● Task inputs:
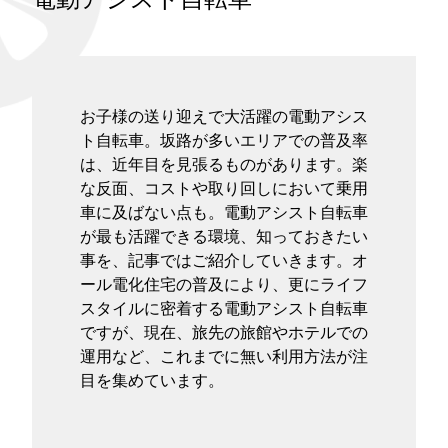
タグ
お問い合わせ
お子様の送り迎えで大活躍の電動アシス
ト自転車。坂路が多いエリアでの普及率
は、近年目を見張るものがあります。楽
な反面、コストや取り回しにおいて乗用
車に及ばない点も。電動アシスト自転車
が最も活躍できる環境、知っておきたい
事を、記事ではご紹介していきます。オ
ール電化住宅の普及により、更にライフ
スタイルに密着する電動アシスト自転車
ですが、現在、旅先の旅館やホテルでの
運用など、これまでに無い利用方法が注
目を集めています。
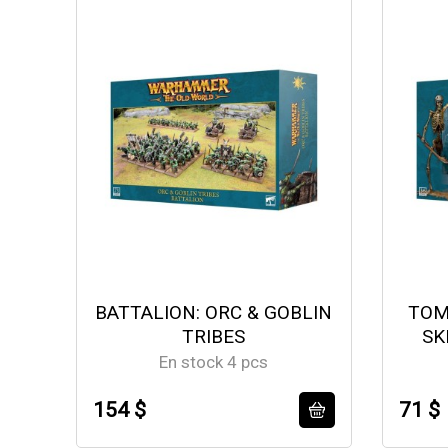
BATTALION: ORC & GOBLIN
TOM
TRIBES
SK
En stock 4 pcs
154 $
71 $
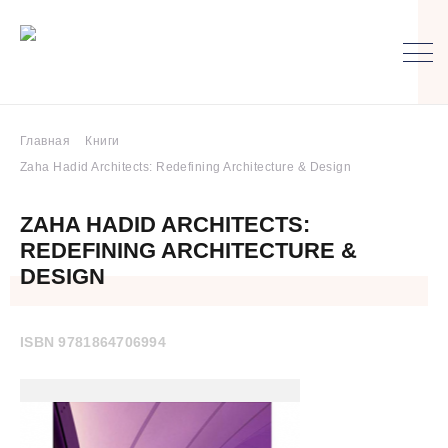
Главная
Книги
Zaha Hadid Architects: Redefining Architecture & Design
ZAHA HADID ARCHITECTS:
REDEFINING ARCHITECTURE &
DESIGN
ISBN 9781864706994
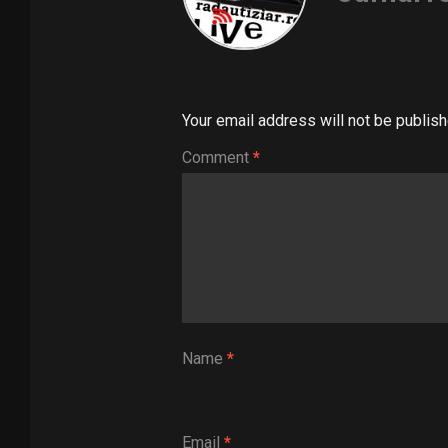
Your email address will not be publish
Comment
*
Name
*
Email
*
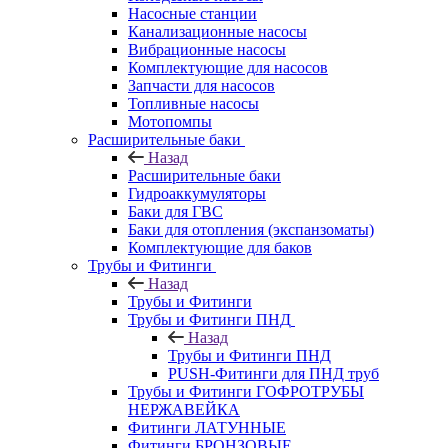
Насосные станции
Канализационные насосы
Вибрационные насосы
Комплектующие для насосов
Запчасти для насосов
Топливные насосы
Мотопомпы
Расширительные баки
Назад
Расширительные баки
Гидроаккумуляторы
Баки для ГВС
Баки для отопления (экспанзоматы)
Комплектующие для баков
Трубы и Фитинги
Назад
Трубы и Фитинги
Трубы и Фитинги ПНД
Назад
Трубы и Фитинги ПНД
PUSH-Фитинги для ПНД труб
Трубы и Фитинги ГОФРОТРУБЫ
НЕРЖАВЕЙКА
Фитинги ЛАТУННЫЕ
Фитинги БРОНЗОВЫЕ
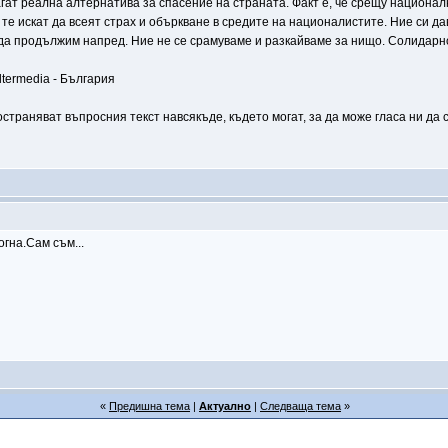
гат реална алтернатива за спасение на страната. Факт е, че срещу национал
те искат да всеят страх и объркване в средите на националистите. Ние си да
 да продължим напред. Ние не се срамуваме и разкайваме за нищо. Солидарно
ltermedia - България
траняват въпросния текст навсякъде, където могат, за да може гласа ни да с
гна.Сам съм...
«
Предишна тема
|
Актуално
|
Следваща тема
»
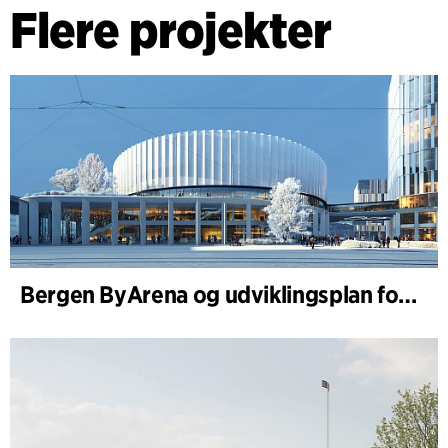
Flere projekter
Bergen ByArena og udviklingsplan for Nygårdstangen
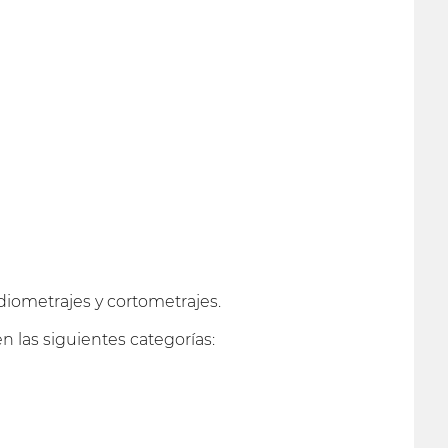
iometrajes y cortometrajes.
 las siguientes categorías:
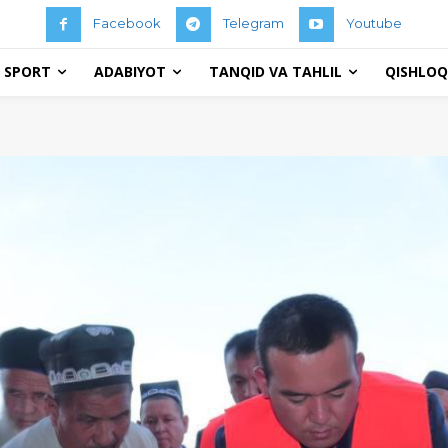
Facebook
Telegram
Youtube
 SPORT
ADABIYOT
TANQID VA TAHLIL
QISHLOQ 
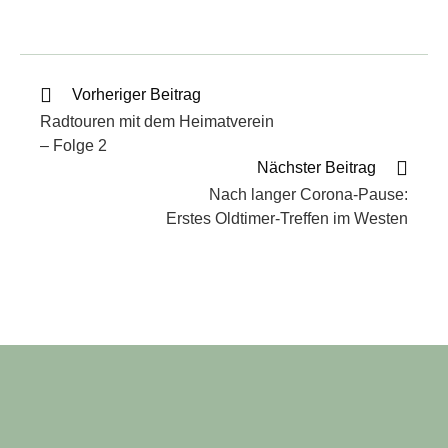
Vorheriger Beitrag
Radtouren mit dem Heimatverein
– Folge 2
Nächster Beitrag
Nach langer Corona-Pause:
Erstes Oldtimer-Treffen im Westen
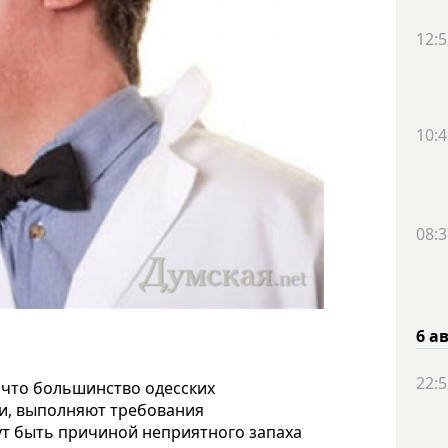
12:5
10:4
08:3
6 а
22:5
 что большинство одесских
и, выполняют требования
ут быть причиной неприятного запаха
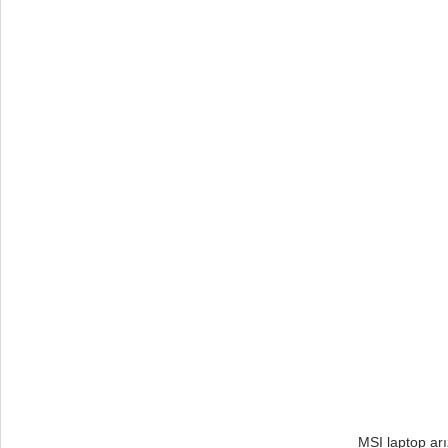
MSI laptop ar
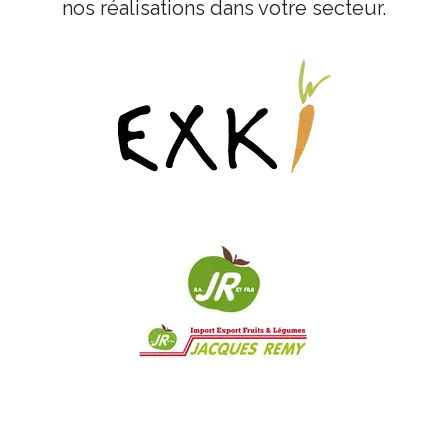
nos réalisations dans votre secteur.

● Exercise prompt:
The expected output is every entry, retyped exactly, with all pictures removed.

● Problem solution:
タグ
お問い合わせ
お子様の送り迎えで大活躍の電動アシス
ト自転車。坂路が多いエリアでの普及率
は、近年目を見張るものがあります。楽
な反面、コストや取り回しにおいて乗用
車に及ばない点も。電動アシスト自転車
が最も活躍できる環境、知っておきたい
事を、記事ではご紹介していきます。オ
ール電化住宅の普及により、更にライフ
スタイルに密着する電動アシスト自転車
ですが、現在、旅先の旅館やホテルでの
運用など、これまでに無い利用方法が注
目を集めています。
BATTALION: ORC & GOBLIN
TOM
TRIBES
SK
En stock 4 pcs
154 $
71 $
Главная
Книги
Zaha Hadid Architects: Redefining Architecture & Design
ZAHA HADID ARCHITECTS:
REDEFINING ARCHITECTURE &
DESIGN
ISBN 9781864706994
Your email address will not be publish
Comment
*
Name
*
Email
*
Насосные станции
Канализационные насосы
Вибрационные насосы
Комплектующие для насосов
Запчасти для насосов
Топливные насосы
Мотопомпы
Расширительные баки
Назад
Расширительные баки
Гидроаккумуляторы
Баки для ГВС
Баки для отопления (экспанзоматы)
Комплектующие для баков
Трубы и Фитинги
Назад
Трубы и Фитинги
Трубы и Фитинги ПНД
Назад
Трубы и Фитинги ПНД
PUSH-Фитинги для ПНД труб
Трубы и Фитинги ГОФРОТРУБЫ
НЕРЖАВЕЙКА
Фитинги ЛАТУННЫЕ
Фитинги БРОНЗОВЫЕ
гат реална алтернатива за спасение на страната. Факт е, че срещу национал
те искат да всеят страх и объркване в средите на националистите. Ние си да
 да продължим напред. Ние не се срамуваме и разкайваме за нищо. Солидарно
ltermedia - България
траняват въпросния текст навсякъде, където могат, за да може гласа ни да с
гна.Сам съм...
«
Предишна тема
|
Актуално
|
Следваща тема
»
Flere projekter
Bergen ByArena og udviklingsplan for Nygårdstangen
iometrajes y cortometrajes.
 las siguientes categorías:
Facebook
Telegram
Youtube
 SPORT
ADABIYOT
TANQID VA TAHLIL
QISHLOQ 
Vorheriger Beitrag
Radtouren mit dem Heimatverein
– Folge 2
Nächster Beitrag
Nach langer Corona-Pause:
Erstes Oldtimer-Treffen im Westen
12:5
10:4
08:3
6 а
22:5
 что большинство одесских
и, выполняют требования
ут быть причиной неприятного запаха
MSI laptop ar
nos réalisations dans votre secteur.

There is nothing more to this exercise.